Well, first of all, I never offer advice. I can only offer the suggestion so maybe people view that the same way. I guess the first thing is that anything you want to pursue as an entrepreneur and this is kind of like my fourth startup—my first as the sole founder. I think you have to— as a book or a web, a podcast, or I think it’s maybe a TED talk about—start with the WHY. Why do you want to do something? And I think that is the first bit of advice. For me, the WHY was I had cancer, I wanted to try and find healthy food, it was difficult. So, I was trying to solve that as a problem. Now, for some people, WHY may be because they want to become a billionaire, they want to become famous. These are not interesting me. These are not things that are motivating for me at all.

[…] you have to start with the WHY.

Figure out why you want to do something and do it because you’re passionate about it, you’re solving a problem. As I mentioned, we’re trying to solve two global problems—but with the use of technology—and for us that’s funding universal healthcare and addressing environmental issues, and again, by eating a healthier, mostly plant-based diet to help solve these problems.

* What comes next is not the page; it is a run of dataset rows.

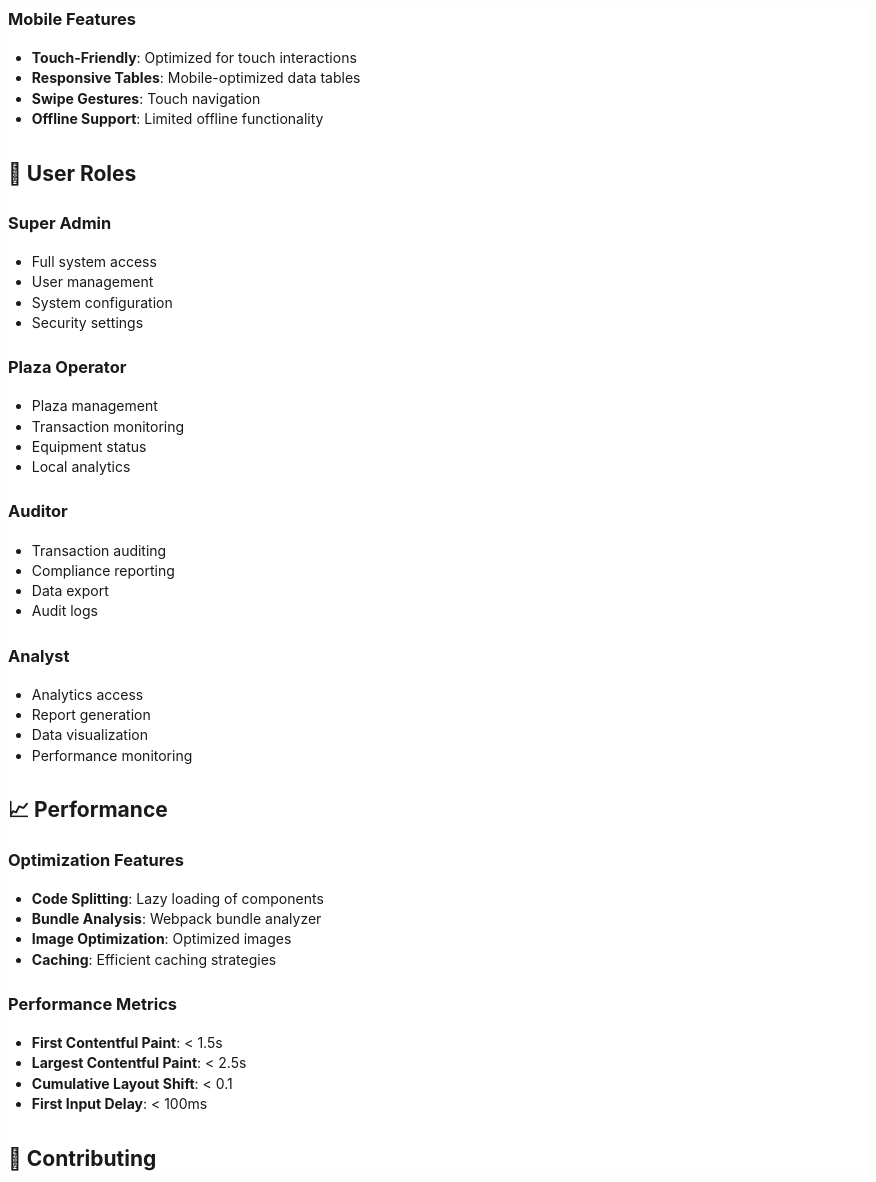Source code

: ### Mobile Features
- **Touch-Friendly**: Optimized for touch interactions
- **Responsive Tables**: Mobile-optimized data tables
- **Swipe Gestures**: Touch navigation
- **Offline Support**: Limited offline functionality

## 🎯 User Roles

### Super Admin
- Full system access
- User management
- System configuration
- Security settings

### Plaza Operator
- Plaza management
- Transaction monitoring
- Equipment status
- Local analytics

### Auditor
- Transaction auditing
- Compliance reporting
- Data export
- Audit logs

### Analyst
- Analytics access
- Report generation
- Data visualization
- Performance monitoring

## 📈 Performance

### Optimization Features
- **Code Splitting**: Lazy loading of components
- **Bundle Analysis**: Webpack bundle analyzer
- **Image Optimization**: Optimized images
- **Caching**: Efficient caching strategies

### Performance Metrics
- **First Contentful Paint**: < 1.5s
- **Largest Contentful Paint**: < 2.5s
- **Cumulative Layout Shift**: < 0.1
- **First Input Delay**: < 100ms

## 🤝 Contributing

[…] I would suggest any entrepreneur that wants to build something, try to do it with the right intentions, not trying to do something just for money or just for fame. But if those are motivations for you, and that helps you to get excited that’s great. I think those are going to be more difficult ways of attracting people around you to help build a business though. But everyone’s got their own path and everyone’s got different things that are important to them.


FROM IDEA TO TRACTION…

  • TIME: 1 year.
  • Number of PIVOTSNone.
  • Initial team background/composition27 full-time hired based on values, behaviour and grit operators of offline & online retail companies.
  • Relevant PRACTICES: Objectives & Key Results (OKRs) and weekly one on ones.
  • FUNDING to Traction:  Founder put the seed financing in; Then Farmstand raised venture debt from a social impact fund called Quadia; Then it raised a Series A.

MORE ABOUT THE FOUNDER

Steven Novick - Founder of FarmstandSteven Novick (LinkedIn) grew up in a working-class family in Milwaukee, Wisconsin across the street from a farm. In 2006, was diagnosed with cancer and immediately wanted to change how he ate yet finding healthy food was difficult.
Before he got the all-clear, he set three goals: become closer to friends and family, finish climbing the Seven Summits and build a healthy, sustainable and affordable food business.

MORE ABOUT FARMSTAND

Farmstand - Logo
Farmstand (Website; Facebook; Twitter; LinkedIn) – Founded in January 2016 in London, Farmstand is a profit with purpose, offline and online, plant-powered food company.
Putting together our first menu involved extensive research: 80% is vegan, 5% sustainable fish and 15% ethical meat. Every dish is made by the Farmstand team and is also free from dairy, added sugar and artificial ingredients. I believe this diet was vital to returning me to full health after being diagnosed with cancer.
We offer breakfast, lunch, dinner, snacks, juice, coffee, beer, wine and always free filtered water. Build your own and ready to go.
You can find us at our restaurants, in corporate cafes and online.
We are taking a different approach to building an online business. We target businesses and use physical locations and technology to acquire online customers on a profitable basis.